Já a limitação das vagas desestimula a construção de apartamentos grandes, acrescenta Mangabeira. “Os incorporadores só conseguem comprar nos eixos e neles construir NR e produtos de 70 a 80 metros quadrados com uma vaga, ou vai para um 140 metros quadrados com duas vagas + studio. Esse é o produto que vira na cidade inteira. As limitações acabam gerando imóveis sem demanda”.

De acordo com Ricardo Pucci, CEO da Galli Investimentos e Participações, o plano diretor vigente alterou a lógica de mercado da incorporação: “Em qualquer mercado, analisa-se o que o cliente quer e, com esse estudo, modela-se o produto. Aqui, temos que ver o que pode ser construído, ou seja, definimos o produto primeiro e depois vamos descobrir se tem aderência com o mercado”. 

“Se você andar por Moema, vai ver que os produtos lançados têm as mesmas características. Os diferentes são aqueles que fazem um apartamento de 130 ou 150 metros quadrados com duas vagas [de garagem], porque é o que o mercado quer. Mas aí, no primeiro andar, distribui uma série de studios sem vaga, sem a menor demanda de mercado”, completa Pucci. 

O argumento é endossado por Carlos Eduardo Terepins, CEO da Nortis Incorporadora: “O número mínimo de unidades em cada edificação é muito alto, o que induz as construtoras a fazer unidades menores para mesclá-las a apartamentos maiores, o que gera uma contradição no próprio empreendimento”. 

Na avaliação de Ana Carolina Norat, gerente de Aprovações da Even, embora o objetivo do PDE vigente seja nobre, incentivando o uso de transporte público nos eixos, a quebra de paradigma foi além do cabível. “As pessoas ainda não têm essa cultura. O movimento existe, mas não é tão repentino quanto o Plano Diretor introduziu”.

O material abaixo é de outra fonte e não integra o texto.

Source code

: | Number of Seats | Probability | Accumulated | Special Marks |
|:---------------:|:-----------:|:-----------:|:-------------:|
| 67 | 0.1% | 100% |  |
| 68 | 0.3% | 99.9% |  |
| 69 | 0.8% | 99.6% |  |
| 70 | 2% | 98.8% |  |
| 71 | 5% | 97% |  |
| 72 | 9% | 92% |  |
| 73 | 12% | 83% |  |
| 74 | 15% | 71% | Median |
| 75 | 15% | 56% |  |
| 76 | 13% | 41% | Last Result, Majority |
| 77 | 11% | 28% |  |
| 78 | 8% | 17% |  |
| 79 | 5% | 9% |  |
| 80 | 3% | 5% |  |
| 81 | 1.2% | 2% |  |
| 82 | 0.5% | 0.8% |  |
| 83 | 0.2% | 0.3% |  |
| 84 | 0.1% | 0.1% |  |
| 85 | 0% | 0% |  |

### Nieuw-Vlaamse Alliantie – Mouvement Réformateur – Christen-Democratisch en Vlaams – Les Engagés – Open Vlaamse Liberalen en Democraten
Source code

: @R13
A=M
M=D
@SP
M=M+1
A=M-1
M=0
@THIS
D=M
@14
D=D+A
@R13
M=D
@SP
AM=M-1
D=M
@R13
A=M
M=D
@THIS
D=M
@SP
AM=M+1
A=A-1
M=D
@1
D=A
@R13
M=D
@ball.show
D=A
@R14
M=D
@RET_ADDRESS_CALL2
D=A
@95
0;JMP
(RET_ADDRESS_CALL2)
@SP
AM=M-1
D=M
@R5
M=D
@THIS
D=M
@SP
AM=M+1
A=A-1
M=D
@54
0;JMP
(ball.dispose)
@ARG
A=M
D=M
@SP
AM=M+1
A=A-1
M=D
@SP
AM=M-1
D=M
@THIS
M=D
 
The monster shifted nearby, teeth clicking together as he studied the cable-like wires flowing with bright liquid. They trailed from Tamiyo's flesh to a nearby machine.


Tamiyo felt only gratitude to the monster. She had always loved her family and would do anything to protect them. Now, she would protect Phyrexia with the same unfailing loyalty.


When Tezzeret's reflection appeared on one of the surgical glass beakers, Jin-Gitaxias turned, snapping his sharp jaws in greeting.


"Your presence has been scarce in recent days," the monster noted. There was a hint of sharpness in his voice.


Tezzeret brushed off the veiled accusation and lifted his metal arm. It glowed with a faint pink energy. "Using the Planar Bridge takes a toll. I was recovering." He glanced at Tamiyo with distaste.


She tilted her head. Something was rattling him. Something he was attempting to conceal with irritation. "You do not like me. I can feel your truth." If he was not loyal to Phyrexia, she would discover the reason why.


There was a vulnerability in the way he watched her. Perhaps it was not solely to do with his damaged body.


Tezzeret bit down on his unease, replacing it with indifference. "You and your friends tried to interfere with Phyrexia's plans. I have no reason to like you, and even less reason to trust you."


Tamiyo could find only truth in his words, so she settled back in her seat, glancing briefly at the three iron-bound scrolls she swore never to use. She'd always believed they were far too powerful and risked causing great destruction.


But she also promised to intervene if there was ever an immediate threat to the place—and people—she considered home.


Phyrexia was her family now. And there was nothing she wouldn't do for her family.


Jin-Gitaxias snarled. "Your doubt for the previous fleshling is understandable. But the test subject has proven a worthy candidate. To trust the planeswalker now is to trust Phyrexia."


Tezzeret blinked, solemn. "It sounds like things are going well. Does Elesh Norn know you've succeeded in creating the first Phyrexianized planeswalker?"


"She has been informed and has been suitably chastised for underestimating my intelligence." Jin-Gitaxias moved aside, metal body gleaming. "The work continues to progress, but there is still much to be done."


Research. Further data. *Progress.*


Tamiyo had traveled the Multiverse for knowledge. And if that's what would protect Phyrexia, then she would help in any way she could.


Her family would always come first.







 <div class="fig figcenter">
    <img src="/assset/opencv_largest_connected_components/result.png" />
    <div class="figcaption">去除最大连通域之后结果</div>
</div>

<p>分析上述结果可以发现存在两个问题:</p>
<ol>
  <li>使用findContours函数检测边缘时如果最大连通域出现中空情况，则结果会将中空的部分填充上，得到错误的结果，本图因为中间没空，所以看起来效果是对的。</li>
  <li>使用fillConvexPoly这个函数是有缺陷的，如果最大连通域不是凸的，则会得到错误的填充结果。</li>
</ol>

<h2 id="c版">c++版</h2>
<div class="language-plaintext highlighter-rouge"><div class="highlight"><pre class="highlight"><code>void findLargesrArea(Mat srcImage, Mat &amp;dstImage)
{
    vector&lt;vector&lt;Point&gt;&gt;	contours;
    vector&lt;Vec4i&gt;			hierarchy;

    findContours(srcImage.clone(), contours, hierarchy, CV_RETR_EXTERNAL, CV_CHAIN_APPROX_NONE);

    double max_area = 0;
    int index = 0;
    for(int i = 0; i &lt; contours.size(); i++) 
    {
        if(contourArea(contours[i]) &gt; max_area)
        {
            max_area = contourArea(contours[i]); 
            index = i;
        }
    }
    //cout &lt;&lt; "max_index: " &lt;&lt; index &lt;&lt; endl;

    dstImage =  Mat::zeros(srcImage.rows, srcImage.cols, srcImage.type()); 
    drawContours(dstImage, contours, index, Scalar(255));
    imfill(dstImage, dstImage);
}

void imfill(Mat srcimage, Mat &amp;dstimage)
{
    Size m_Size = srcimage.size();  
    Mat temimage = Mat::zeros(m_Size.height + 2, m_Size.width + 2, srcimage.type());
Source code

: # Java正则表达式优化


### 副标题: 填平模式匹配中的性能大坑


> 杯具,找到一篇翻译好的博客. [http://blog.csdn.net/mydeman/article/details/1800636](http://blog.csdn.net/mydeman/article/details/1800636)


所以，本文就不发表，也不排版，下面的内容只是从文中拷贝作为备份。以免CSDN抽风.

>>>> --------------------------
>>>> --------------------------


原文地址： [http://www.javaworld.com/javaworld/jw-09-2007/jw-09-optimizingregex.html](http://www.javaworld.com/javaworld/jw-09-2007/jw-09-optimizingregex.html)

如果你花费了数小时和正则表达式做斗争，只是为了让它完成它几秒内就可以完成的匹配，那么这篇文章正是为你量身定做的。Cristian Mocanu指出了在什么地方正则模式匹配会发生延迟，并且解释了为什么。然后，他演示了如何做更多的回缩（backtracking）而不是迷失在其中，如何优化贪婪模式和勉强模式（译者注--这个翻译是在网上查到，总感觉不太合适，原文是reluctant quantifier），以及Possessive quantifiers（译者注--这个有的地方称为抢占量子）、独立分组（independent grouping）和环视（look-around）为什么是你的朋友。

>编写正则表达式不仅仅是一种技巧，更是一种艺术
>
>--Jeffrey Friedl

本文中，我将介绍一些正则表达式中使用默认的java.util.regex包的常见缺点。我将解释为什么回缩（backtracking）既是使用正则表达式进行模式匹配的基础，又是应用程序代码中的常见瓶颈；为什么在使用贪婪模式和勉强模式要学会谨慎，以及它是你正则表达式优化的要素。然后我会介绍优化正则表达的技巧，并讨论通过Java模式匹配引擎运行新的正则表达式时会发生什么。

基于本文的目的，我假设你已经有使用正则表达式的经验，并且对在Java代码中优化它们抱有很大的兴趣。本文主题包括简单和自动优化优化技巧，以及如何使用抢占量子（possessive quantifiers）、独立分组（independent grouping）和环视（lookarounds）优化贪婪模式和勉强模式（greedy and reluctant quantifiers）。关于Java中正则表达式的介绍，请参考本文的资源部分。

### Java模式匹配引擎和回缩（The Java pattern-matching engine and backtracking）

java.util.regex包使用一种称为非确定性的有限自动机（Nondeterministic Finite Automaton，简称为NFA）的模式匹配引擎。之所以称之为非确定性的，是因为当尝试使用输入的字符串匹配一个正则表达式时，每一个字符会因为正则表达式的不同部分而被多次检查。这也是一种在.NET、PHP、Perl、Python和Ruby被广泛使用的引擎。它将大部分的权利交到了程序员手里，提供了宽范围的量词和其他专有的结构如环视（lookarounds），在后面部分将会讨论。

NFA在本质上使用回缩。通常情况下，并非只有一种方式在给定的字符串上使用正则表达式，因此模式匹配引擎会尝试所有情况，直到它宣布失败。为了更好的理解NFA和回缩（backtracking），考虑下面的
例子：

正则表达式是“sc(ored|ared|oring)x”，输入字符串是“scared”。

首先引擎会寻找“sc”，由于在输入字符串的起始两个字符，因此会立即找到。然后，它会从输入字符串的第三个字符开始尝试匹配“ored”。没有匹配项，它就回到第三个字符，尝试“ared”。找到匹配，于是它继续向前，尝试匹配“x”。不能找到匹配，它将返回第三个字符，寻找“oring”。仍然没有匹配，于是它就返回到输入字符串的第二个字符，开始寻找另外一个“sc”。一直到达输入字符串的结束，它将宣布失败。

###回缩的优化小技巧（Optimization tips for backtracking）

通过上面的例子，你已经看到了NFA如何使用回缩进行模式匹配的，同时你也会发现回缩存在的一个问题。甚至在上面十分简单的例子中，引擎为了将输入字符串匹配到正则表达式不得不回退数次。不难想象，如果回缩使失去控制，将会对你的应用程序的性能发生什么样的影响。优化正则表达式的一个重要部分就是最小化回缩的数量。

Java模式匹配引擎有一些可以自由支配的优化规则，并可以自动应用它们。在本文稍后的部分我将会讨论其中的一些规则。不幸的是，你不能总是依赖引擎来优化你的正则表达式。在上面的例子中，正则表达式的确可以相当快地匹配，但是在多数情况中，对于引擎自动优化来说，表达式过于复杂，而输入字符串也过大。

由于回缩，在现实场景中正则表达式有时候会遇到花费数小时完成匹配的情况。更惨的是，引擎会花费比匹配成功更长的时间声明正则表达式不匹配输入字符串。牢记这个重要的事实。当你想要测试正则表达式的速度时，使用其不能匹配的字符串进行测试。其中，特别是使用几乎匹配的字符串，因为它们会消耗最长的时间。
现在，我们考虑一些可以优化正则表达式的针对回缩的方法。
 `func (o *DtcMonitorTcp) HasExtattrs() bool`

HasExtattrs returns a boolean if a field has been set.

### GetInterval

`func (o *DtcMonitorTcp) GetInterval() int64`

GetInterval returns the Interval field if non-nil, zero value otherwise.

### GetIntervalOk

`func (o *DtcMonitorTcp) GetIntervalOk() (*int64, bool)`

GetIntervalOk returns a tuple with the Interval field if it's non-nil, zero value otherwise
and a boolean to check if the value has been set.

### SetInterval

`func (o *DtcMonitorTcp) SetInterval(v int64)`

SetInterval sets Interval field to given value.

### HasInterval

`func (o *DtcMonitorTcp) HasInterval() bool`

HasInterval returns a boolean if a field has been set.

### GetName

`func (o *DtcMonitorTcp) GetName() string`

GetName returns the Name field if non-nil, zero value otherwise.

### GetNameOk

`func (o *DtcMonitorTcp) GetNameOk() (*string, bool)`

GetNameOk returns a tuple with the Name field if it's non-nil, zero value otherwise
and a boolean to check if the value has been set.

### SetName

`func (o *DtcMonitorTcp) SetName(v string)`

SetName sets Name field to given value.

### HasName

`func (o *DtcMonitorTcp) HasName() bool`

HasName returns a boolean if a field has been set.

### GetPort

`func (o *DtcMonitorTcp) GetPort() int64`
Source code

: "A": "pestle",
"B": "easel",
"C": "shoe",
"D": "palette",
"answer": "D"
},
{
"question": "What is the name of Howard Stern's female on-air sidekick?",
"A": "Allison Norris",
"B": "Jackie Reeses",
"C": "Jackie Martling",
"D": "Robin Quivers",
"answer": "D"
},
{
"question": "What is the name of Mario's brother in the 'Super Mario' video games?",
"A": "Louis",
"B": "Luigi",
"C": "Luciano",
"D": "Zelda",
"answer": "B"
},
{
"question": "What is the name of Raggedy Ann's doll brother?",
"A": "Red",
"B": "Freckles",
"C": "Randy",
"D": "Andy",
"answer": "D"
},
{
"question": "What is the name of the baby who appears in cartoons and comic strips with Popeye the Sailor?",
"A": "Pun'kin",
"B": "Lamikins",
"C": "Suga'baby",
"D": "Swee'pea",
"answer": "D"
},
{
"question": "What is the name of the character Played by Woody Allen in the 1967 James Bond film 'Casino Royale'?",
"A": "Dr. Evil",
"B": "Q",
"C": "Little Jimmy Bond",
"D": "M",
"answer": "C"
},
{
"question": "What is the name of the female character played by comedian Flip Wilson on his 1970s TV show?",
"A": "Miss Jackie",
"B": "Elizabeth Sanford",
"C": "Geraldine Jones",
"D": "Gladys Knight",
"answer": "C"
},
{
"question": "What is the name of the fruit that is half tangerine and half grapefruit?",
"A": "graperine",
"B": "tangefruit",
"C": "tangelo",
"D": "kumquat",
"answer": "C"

São Paulo não é Nova Iorque

Alguns dos executivos entrevistados traçam o paralelo entre São Paulo e outras grandes cidades do mundo, nas quais também há grande incentivo ao uso do transporte público. A diferença, porém, é que a infraestrutura paulistana não consegue acompanhar a qualidade dos modais londrinos ou nova-iorquinos. “Estamos em um momento de transição, mas a rede de transporte público ainda é deficitária em São Paulo”, aponta Dalton Guedes, diretor de Incorporação da Yuny

Segundo Bicalho, o sistema de transporte ainda é ineficiente e inseguro, desestimulando a adesão das pessoas. “Os autores do plano se baseiam em Paris, Nova Iorque ou Londres, mas esses lugares contam com um sistema de transporte mais eficiente, com uma estação de metrô praticamente em cada esquina, que te leva para onde quiser. Aqui, parte do transporte público funciona bem e parte é uma guerra. Ainda precisaríamos, ao meu ver, de uma flexibilização”.

O presidente da CBRE, Walter Cardoso, encerra com ironia: “É um contrasenso delimitar o número de vagas de garagem sem investir em infraestrutura [de transporte público]. É uma população Walking Dead: não pode ter carro, não tem oferta de metrô, corre perigo andando pelas ruas”.